**Text shown**
##########
Copyright 2001 James Melough

THE BRANCH OF ESCHOL

There are several references in the OT, where under the figure of a branch, God presents us with a symbolic picture of Christ, e.g., Isa 4:2, “In that day shall the branch of the Lord be beautiful and glorious”; Isa 11:1, “And there shall come forth a root out of the stem of Jesse, and a branch shall grow out of his roots”; Jer 23:5, “I will raise unto David a righteous branch”; Jer 33:15, “at that time will I cause the branch of righteousness to grow up unto David”; Zec 3:8, “I will bring forth my servant the branch”; Zec 6:12, “Behold the man whose name is the branch.” 

As with many of the Bible’s types, these few explicit references alert us to the fact that wherever we encounter any mention of that same symbol we should look for some reference to the Lord Jesus Christ.

One such reference is found in Nu 13:23, “And they came unto the brook (valley) of Eschol, and cut down from thence a branch with one cluster of grapes, and they bare it between two upon a staff....”  The context is the occasion when Moses sent the spies to search the land of Canaan, the evidence of its fruitfulness being this cluster of such weight that it took two men to carry it suspended on a staff.

Spiritual minds have had no difficulty in discerning the meaning of God’s picture.  Recalling the symbolic meaning of the branches already listed, they have seen in this one at Eschol, another picture of Christ, this time, of His death and resurrection.  The two men represent the writers of the Old and New Testaments; the staff, as always, is the symbol of the written Word.  As the staff presented the branch and its cluster of fruit, so does Scripture present the true Branch, and the joy (grapes furnish wine, the biblical symbol of joy, Ps 104:15; Pr 31:6; Ec 10:19) available to men through His death and resurrection.
##########
**What you should do**
In the text on the branch of Eschol, what do the two men carrying the staff represent?

[Saved data entries]
##########
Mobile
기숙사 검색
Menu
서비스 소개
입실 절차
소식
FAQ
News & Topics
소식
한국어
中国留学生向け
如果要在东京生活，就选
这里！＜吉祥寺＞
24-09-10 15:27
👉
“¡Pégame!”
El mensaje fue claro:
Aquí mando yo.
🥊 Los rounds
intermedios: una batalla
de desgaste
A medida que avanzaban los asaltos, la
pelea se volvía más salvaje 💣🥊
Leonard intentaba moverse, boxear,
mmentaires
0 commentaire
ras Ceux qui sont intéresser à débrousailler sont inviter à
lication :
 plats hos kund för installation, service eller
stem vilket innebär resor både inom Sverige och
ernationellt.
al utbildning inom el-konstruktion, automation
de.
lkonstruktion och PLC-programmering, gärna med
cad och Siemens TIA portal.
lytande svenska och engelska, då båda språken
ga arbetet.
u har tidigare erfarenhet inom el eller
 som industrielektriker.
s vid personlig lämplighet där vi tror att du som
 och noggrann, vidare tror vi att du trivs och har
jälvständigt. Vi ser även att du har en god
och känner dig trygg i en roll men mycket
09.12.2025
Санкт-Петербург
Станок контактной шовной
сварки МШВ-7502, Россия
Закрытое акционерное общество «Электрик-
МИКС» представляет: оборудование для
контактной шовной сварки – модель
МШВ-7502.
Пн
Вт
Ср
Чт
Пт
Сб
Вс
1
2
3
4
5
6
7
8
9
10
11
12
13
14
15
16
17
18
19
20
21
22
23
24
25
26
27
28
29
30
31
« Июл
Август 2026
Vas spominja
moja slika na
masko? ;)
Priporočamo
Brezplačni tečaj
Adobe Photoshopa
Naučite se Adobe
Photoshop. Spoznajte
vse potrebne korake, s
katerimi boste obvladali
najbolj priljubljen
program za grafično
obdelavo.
##########
**Solution to the problem**
They represent the writers of the Old and New Testaments.